6c) What is the difference between adolescent boys and girls in seeking and obtaining sexual and reproductive health services?
- 7c) What do you perceive as challenging in your work of providing sexual and reproductive health services for adolescents?
- Probing question: What would you like to see changed regarding the sexual and reproductive health services for adolescents in this hospital? (Health department: at the hospitals?)
- Probing question: If you have to choose one thing that you personally think is challenging to improve sexual and reproductive health for adolescents, what could that be?

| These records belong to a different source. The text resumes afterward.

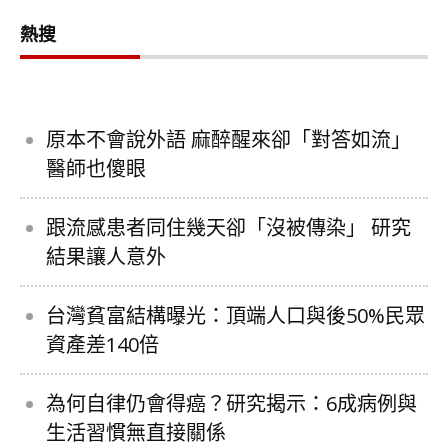
熱搜
原本不會說外語 麻醉醒來卻「對答如流」
醫師也傻眼
跟流感患者同住幾天卻「沒被傳染」 研究
結果讓人意外
台灣貧富結構曝光：頂端人口與後50%民眾
資產差140倍
為何自律仍會得癌？研究揭示：6成病例與
生活習慣無直接關係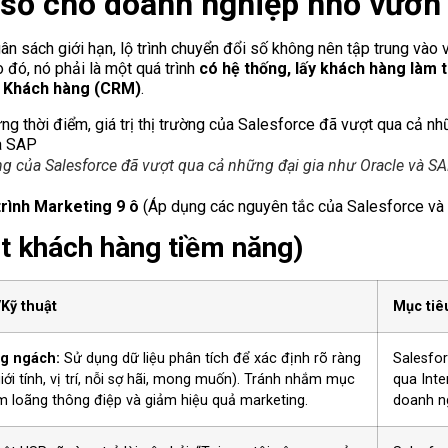
 số cho doanh nghiệp nhỏ vươn 
n sách giới hạn, lộ trình chuyển đổi số không nên tập trung vào 
o đó, nó phải là một quá trình
có hệ thống, lấy khách hàng làm 
ệ Khách hàng (CRM)
.
ường của Salesforce đã vượt qua cả những đại gia như Oracle và S
trình Marketing 9 ô
(Áp dụng các nguyên tắc của Salesforce và 
t khách hàng tiềm năng)
Kỹ thuật
Mục tiê
ng ngách:
Sử dụng dữ liệu phân tích để xác định rõ ràng
Salesfo
giới tính, vị trí, nỗi sợ hãi, mong muốn). Tránh nhắm mục
qua Inte
àm loãng thông điệp và giảm hiệu quả marketing.
doanh ng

I have no more questions now. Is there anything you would like to add or ask before we finish this interview? Thank you for your participation.
Responsible Editor
Maria Emmelin, Umeå University, Sweden
Funding Statement
We would like to thank the Swedish International Development Cooperation Agency (Sida) for supporting the study. The funders had no role in the design, data collection, analysis or preparation of the study.
Author contributions
SB took primary responsibility for collecting data and writing the first draft of the manuscript. SB and NP developed and pilot tested the topic guide. SB and SH analysed the data and conceptualised the first draft of the manuscript. SB, SH and MM reviewed the article and contributed to an improvement in manuscript drafts. All authors read and approved the final manuscript.
Disclosure statement
No potential conflict of interest was reported by the authors.
Ethics and consent
This study follows the declaration of Helsinki guidelines for medical research, developed by the World Medical Association [50] and Ethical Principles of Psychologists and Code of Conduct [51]. The study was approved by the Health Director at the ELCT Health Department (Annex 1). Information on the study purpose, voluntary participation, and the opportunity to withdrawal at any time were further informed before the interviews. After informing the aim, informed consent was collected, and anonymity was guaranteed to all participants before the interviews. Finally, approval of audio recording and note-taking was assured before the interviews started. Given that no patients or vulnerable populations were involved in this study the need to seek national ethical approval was waived in compliance with the ELCT. The study falls under programmatic research whereby the ELCT wanted to investigate a particular challenge (improving access to adolescents accessing sexual and reproductive health services). The collected data was stored in SB’s laptop and at an external hard drive. SB and SH were the only ones accessing the data. Recordings and transcripts of data were saved under pseudonyms.
Paper context
Previous research on health professionals’ perceptions and attitudes of sexual and reproductive health services for adolescents indicate that judgemental and stigmatizing attitudes towards adolescents hamper access to sexual and reproductive health services. This study investigated health professionals’ perceptions and attitudes of the health care provision, suggesting that reasons for poor provision of sexual and reproductive health care are complex and the perception may not always be judgmental but shaped by a wider socio-political context.